The Backward Algorithm

We want to compute the probability of the right part of the sequence $S_{i+1}\dots S_n$ given the current state $u$ at position $i$, i.e., $\Pr(S_{i+1}\dots S_n|A_i=u)$.

Subproblem $B[i,u]$: probability of generating $S_{i+1}, S_{i+2}, \dots, S_n$ from state $u$.

$B[n,u] = 1$

$B[i,u] = \sum_v B[i+1,v] a_{u,v} e_{v,S_{i+1}}$

Posterior Decoding

Recall that the Viterbi algorithm seeks a single path with the highets overall probability of generating $S$.

Instead, we can choose at each position $i$ the state $u$ with the highest posterior probability, resulting in a different possible annotation.
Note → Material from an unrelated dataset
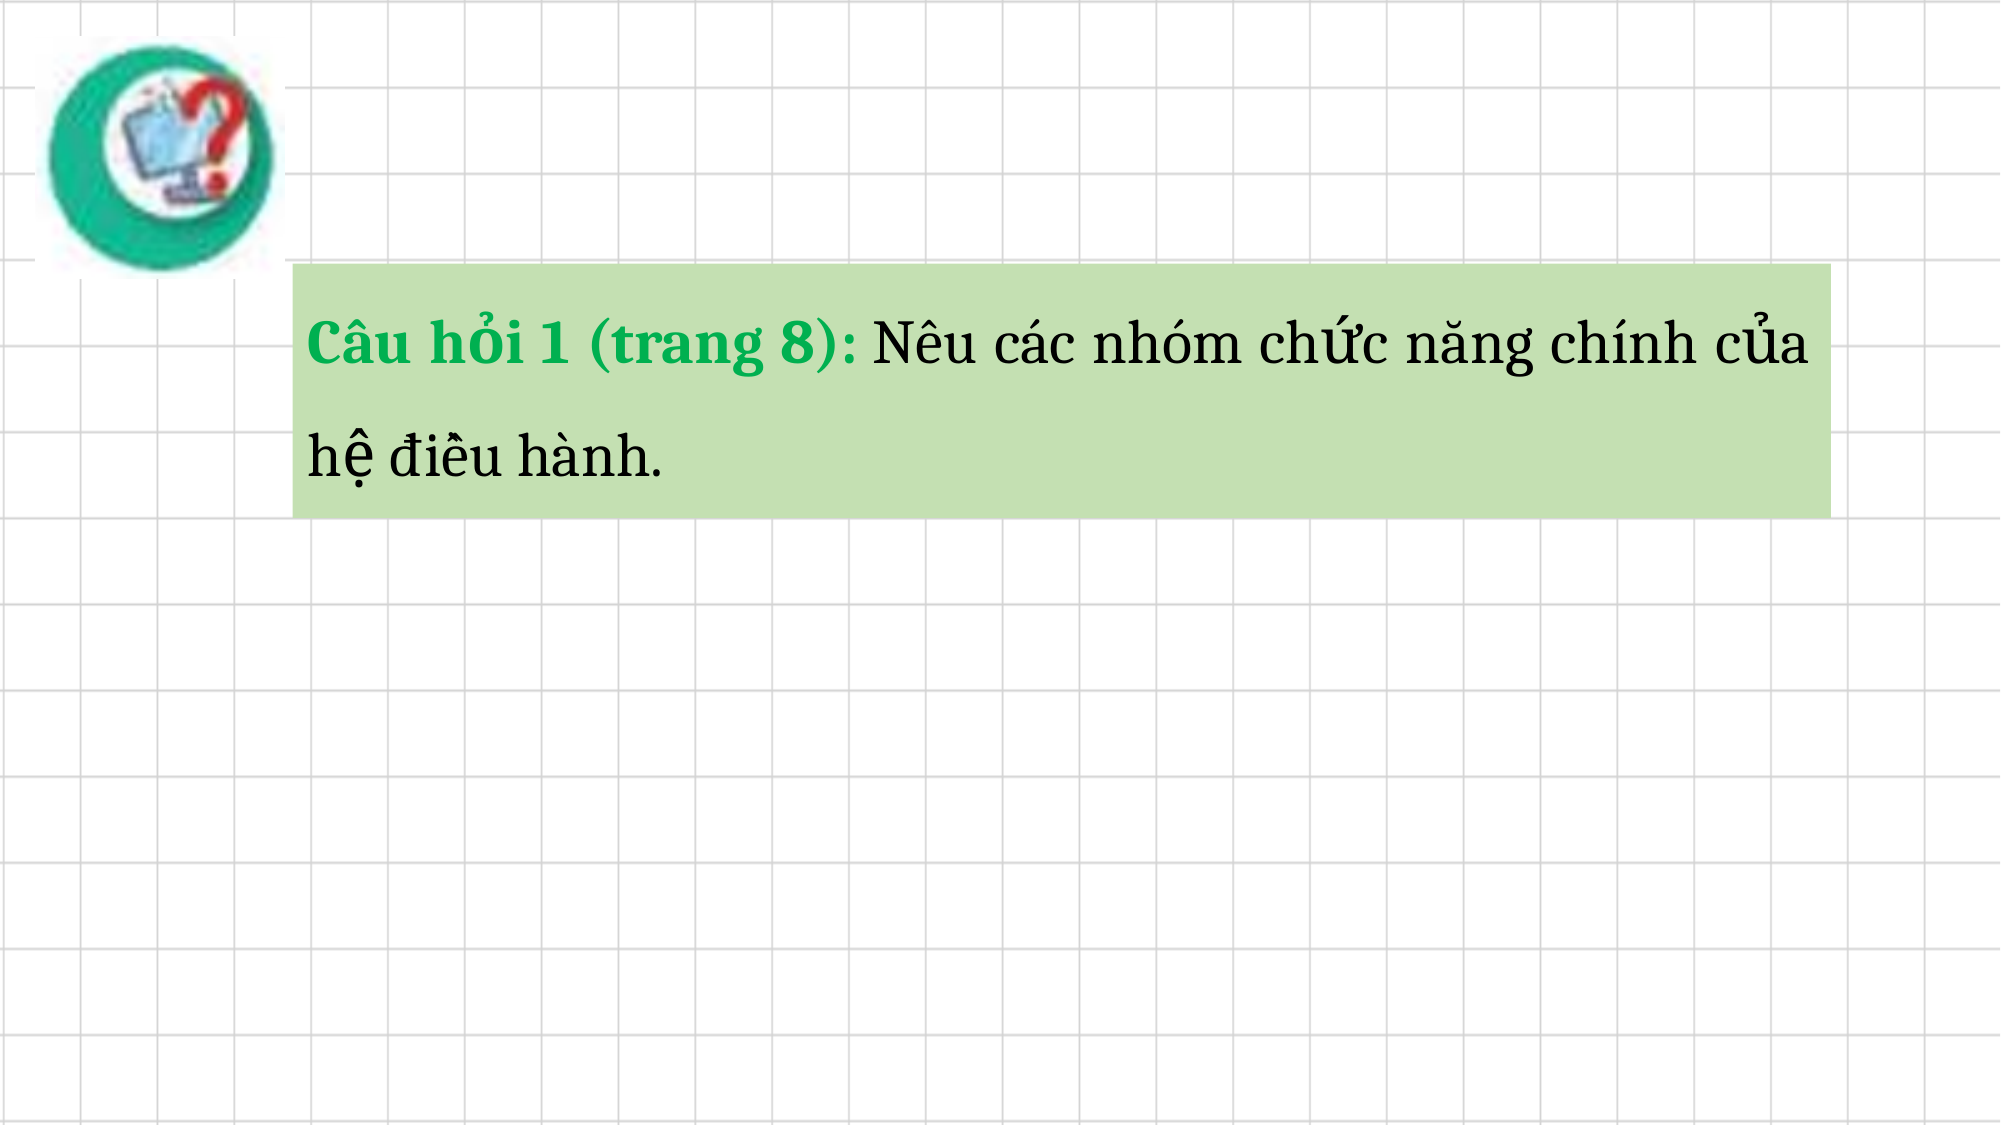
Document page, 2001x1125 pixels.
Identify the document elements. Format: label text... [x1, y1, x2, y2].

picture [0, 0, 2001, 1125]
text_box Câu hỏi 1 (trang 8): Nêu các nhóm chức năng chính của hệ điều hành. [292, 263, 1831, 518]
Advantage: this annotation takes into account all state paths not just the one most probable. Often there are may state paths with similar probbailities.

Disadvantage: The annotation obtaned in this way may occassionally have zero probability (e.g., the number of coding bases in a gene is not divisible by 3).

HMM Training

  • State space + allowed transitions are usually set manually
  • Parameters (transition, emission, and initial probabilities) are set automatically from training sequences
    • If we have annotated training sequences, we simply count frequencies
    • If we have only unannotated sequences, we try to maximize the likelihood of the training data in the model. Heuristic iterative algorithms are used, e.g., Baum-Welch, which is a version of the more general EM (expectation maximization) algorithm.
  • The more complex the model and the more parameters, the more training data is needed to avoid overfitting, i.e., the situation where the model fits peculiarities of the training data but not other data.
  • Model accuracy is tested on separate test data not used for training.